What is being asked: Provide an exact reproduction of every entry.

[Dataset entries]
============================================================
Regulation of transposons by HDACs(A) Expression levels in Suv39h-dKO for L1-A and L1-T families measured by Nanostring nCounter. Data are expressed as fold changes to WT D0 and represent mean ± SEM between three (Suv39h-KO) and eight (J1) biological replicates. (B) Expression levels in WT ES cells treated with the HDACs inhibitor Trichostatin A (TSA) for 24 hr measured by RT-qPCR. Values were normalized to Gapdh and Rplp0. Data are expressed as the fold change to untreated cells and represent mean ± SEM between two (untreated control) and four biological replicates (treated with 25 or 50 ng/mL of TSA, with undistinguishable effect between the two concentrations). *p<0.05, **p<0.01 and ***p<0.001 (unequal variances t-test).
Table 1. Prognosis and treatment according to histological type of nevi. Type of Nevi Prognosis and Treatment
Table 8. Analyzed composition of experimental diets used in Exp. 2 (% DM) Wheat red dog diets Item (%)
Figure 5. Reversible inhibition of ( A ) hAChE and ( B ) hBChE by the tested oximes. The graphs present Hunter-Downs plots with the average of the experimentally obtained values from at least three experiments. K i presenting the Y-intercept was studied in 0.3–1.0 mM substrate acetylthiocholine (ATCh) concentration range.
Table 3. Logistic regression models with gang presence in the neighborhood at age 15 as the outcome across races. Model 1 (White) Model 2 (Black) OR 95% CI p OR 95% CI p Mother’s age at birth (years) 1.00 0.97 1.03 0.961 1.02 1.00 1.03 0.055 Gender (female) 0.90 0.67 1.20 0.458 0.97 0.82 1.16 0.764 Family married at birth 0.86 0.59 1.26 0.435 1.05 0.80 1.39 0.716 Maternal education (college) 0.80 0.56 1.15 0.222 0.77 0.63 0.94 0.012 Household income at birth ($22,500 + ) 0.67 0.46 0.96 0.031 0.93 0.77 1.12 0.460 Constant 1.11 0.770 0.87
============================================================
Output for this task:
Regulation of transposons by HDACs(A) Expression levels in Suv39h-dKO for L1-A and L1-T families measured by Nanostring nCounter. Data are expressed as fold changes to WT D0 and represent mean ± SEM between three (Suv39h-KO) and eight (J1) biological replicates. (B) Expression levels in WT ES cells treated with the HDACs inhibitor Trichostatin A (TSA) for 24 hr measured by RT-qPCR. Values were normalized to Gapdh and Rplp0. Data are expressed as the fold change to untreated cells and represent mean ± SEM between two (untreated control) and four biological replicates (treated with 25 or 50 ng/mL of TSA, with undistinguishable effect between the two concentrations). *p<0.05, **p<0.01 and ***p<0.001 (unequal variances t-test).
Table 1. Prognosis and treatment according to histological type of nevi. Type of Nevi Prognosis and Treatment
Table 8. Analyzed composition of experimental diets used in Exp. 2 (% DM) Wheat red dog diets Item (%)
Figure 5. Reversible inhibition of ( A ) hAChE and ( B ) hBChE by the tested oximes. The graphs present Hunter-Downs plots with the average of the experimentally obtained values from at least three experiments. K i presenting the Y-intercept was studied in 0.3–1.0 mM substrate acetylthiocholine (ATCh) concentration range.
Table 3. Logistic regression models with gang presence in the neighborhood at age 15 as the outcome across races. Model 1 (White) Model 2 (Black) OR 95% CI p OR 95% CI p Mother’s age at birth (years) 1.00 0.97 1.03 0.961 1.02 1.00 1.03 0.055 Gender (female) 0.90 0.67 1.20 0.458 0.97 0.82 1.16 0.764 Family married at birth 0.86 0.59 1.26 0.435 1.05 0.80 1.39 0.716 Maternal education (college) 0.80 0.56 1.15 0.222 0.77 0.63 0.94 0.012 Household income at birth ($22,500 + ) 0.67 0.46 0.96 0.031 0.93 0.77 1.12 0.460 Constant 1.11 0.770 0.87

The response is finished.